=== Records shown ===
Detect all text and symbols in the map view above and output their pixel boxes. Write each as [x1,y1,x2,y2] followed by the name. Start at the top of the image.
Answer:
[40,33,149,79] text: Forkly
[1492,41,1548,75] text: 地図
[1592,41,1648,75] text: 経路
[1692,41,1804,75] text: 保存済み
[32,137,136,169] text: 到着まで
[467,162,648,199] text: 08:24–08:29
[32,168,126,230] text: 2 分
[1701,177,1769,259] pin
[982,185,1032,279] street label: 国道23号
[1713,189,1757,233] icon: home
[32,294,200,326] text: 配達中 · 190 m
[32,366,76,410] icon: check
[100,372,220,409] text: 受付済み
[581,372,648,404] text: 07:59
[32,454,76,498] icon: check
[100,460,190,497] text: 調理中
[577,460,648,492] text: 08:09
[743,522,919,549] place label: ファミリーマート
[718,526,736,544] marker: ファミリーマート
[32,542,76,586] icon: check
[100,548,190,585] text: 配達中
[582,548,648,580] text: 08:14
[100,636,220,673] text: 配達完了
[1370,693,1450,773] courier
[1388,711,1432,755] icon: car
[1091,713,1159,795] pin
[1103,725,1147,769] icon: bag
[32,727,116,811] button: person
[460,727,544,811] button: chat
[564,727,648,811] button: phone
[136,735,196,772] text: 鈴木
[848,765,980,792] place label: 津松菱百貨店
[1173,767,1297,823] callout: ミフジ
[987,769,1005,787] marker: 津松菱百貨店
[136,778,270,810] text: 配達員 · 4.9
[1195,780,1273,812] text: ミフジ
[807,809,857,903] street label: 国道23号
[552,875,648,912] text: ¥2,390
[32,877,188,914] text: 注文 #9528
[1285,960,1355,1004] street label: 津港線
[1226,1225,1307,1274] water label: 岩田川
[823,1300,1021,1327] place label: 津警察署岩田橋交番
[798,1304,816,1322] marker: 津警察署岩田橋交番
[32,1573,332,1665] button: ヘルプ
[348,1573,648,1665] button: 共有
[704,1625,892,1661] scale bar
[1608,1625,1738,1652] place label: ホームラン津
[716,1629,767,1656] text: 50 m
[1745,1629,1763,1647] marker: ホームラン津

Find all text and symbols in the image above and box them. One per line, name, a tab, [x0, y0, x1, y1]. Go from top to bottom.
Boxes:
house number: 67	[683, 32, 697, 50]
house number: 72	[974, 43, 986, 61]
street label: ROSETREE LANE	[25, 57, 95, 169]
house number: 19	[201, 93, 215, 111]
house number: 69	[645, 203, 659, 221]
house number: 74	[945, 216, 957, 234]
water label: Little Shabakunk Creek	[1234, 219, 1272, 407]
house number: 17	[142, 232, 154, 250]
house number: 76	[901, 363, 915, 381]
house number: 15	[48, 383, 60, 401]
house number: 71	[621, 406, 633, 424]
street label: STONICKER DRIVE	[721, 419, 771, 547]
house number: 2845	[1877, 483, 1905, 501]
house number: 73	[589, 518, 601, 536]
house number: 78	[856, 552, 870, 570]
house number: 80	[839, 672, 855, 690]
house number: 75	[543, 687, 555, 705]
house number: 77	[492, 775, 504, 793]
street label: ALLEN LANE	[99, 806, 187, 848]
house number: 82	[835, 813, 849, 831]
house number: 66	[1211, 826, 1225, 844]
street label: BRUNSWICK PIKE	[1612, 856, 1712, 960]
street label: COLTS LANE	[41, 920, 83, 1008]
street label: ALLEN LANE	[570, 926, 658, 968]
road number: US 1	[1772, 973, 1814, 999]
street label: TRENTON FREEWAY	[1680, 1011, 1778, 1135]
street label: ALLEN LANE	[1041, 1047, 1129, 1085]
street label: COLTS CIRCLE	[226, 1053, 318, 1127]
===
== To do ==
Go through the material and copy every line in which the word "street" occurs.

== Written response ==
[982,185,1032,279] street label: 国道23号
[807,809,857,903] street label: 国道23号
[1285,960,1355,1004] street label: 津港線
street label: ROSETREE LANE	[25, 57, 95, 169]
street label: STONICKER DRIVE	[721, 419, 771, 547]
street label: ALLEN LANE	[99, 806, 187, 848]
street label: BRUNSWICK PIKE	[1612, 856, 1712, 960]
street label: COLTS LANE	[41, 920, 83, 1008]
street label: ALLEN LANE	[570, 926, 658, 968]
street label: TRENTON FREEWAY	[1680, 1011, 1778, 1135]
street label: ALLEN LANE	[1041, 1047, 1129, 1085]
street label: COLTS CIRCLE	[226, 1053, 318, 1127]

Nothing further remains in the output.